TASK BRIEF: Before anything else, copy every record below exactly as it stands.

RECORDS FOR THIS EXERCISE:
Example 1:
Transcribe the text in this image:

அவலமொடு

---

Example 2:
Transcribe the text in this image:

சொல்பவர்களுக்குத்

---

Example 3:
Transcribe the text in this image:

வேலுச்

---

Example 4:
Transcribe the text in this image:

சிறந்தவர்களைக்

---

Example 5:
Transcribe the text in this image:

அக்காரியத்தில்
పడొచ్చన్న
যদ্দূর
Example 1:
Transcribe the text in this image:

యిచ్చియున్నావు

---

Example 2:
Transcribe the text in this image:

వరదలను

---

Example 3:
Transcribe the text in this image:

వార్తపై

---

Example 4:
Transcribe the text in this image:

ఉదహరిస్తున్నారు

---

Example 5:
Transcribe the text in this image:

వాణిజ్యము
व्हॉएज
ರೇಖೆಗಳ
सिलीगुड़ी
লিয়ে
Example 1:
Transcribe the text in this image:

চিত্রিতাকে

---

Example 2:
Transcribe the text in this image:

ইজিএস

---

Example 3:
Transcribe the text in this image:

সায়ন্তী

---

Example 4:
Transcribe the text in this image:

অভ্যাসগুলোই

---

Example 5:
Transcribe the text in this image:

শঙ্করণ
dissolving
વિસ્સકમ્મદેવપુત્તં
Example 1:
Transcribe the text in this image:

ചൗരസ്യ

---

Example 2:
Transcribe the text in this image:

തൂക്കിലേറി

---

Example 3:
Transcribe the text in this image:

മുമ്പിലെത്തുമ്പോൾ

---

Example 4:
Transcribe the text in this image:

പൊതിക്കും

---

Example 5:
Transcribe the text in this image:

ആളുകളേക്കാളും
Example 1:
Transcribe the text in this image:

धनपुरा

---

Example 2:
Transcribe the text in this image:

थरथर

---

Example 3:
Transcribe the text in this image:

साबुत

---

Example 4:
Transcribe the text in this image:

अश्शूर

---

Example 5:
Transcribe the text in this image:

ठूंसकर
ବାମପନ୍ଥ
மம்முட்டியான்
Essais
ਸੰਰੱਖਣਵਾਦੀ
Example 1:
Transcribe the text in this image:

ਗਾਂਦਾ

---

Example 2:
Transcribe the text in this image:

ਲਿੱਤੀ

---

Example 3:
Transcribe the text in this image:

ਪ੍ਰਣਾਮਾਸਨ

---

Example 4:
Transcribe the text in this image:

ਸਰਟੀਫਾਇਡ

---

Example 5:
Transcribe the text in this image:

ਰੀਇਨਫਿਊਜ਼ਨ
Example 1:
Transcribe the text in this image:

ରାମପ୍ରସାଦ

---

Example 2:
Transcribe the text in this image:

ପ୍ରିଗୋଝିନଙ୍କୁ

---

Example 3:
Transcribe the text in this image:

TASK ANSWER:
Example 1:
Transcribe the text in this image:

அவலமொடு

---

Example 2:
Transcribe the text in this image:

சொல்பவர்களுக்குத்

---

Example 3:
Transcribe the text in this image:

வேலுச்

---

Example 4:
Transcribe the text in this image:

சிறந்தவர்களைக்

---

Example 5:
Transcribe the text in this image:

அக்காரியத்தில்
పడొచ్చన్న
যদ্দূর
Example 1:
Transcribe the text in this image:

యిచ్చియున్నావు

---

Example 2:
Transcribe the text in this image:

వరదలను

---

Example 3:
Transcribe the text in this image:

వార్తపై

---

Example 4:
Transcribe the text in this image:

ఉదహరిస్తున్నారు

---

Example 5:
Transcribe the text in this image:

వాణిజ్యము
व्हॉएज
ರೇಖೆಗಳ
सिलीगुड़ी
লিয়ে
Example 1:
Transcribe the text in this image:

চিত্রিতাকে

---

Example 2:
Transcribe the text in this image:

ইজিএস

---

Example 3:
Transcribe the text in this image:

সায়ন্তী

---

Example 4:
Transcribe the text in this image:

অভ্যাসগুলোই

---

Example 5:
Transcribe the text in this image:

শঙ্করণ
dissolving
વિસ્સકમ્મદેવપુત્તં
Example 1:
Transcribe the text in this image:

ചൗരസ്യ

---

Example 2:
Transcribe the text in this image:

തൂക്കിലേറി

---

Example 3:
Transcribe the text in this image:

മുമ്പിലെത്തുമ്പോൾ

---

Example 4:
Transcribe the text in this image:

പൊതിക്കും

---

Example 5:
Transcribe the text in this image:

ആളുകളേക്കാളും
Example 1:
Transcribe the text in this image:

धनपुरा

---

Example 2:
Transcribe the text in this image:

थरथर

---

Example 3:
Transcribe the text in this image:

साबुत

---

Example 4:
Transcribe the text in this image:

अश्शूर

---

Example 5:
Transcribe the text in this image:

ठूंसकर
ବାମପନ୍ଥ
மம்முட்டியான்
Essais
ਸੰਰੱਖਣਵਾਦੀ
Example 1:
Transcribe the text in this image:

ਗਾਂਦਾ

---

Example 2:
Transcribe the text in this image:

ਲਿੱਤੀ

---

Example 3:
Transcribe the text in this image:

ਪ੍ਰਣਾਮਾਸਨ

---

Example 4:
Transcribe the text in this image:

ਸਰਟੀਫਾਇਡ

---

Example 5:
Transcribe the text in this image:

ਰੀਇਨਫਿਊਜ਼ਨ
Example 1:
Transcribe the text in this image:

ରାମପ୍ରସାଦ

---

Example 2:
Transcribe the text in this image:

ପ୍ରିଗୋଝିନଙ୍କୁ

---

Example 3:
Transcribe the text in this image:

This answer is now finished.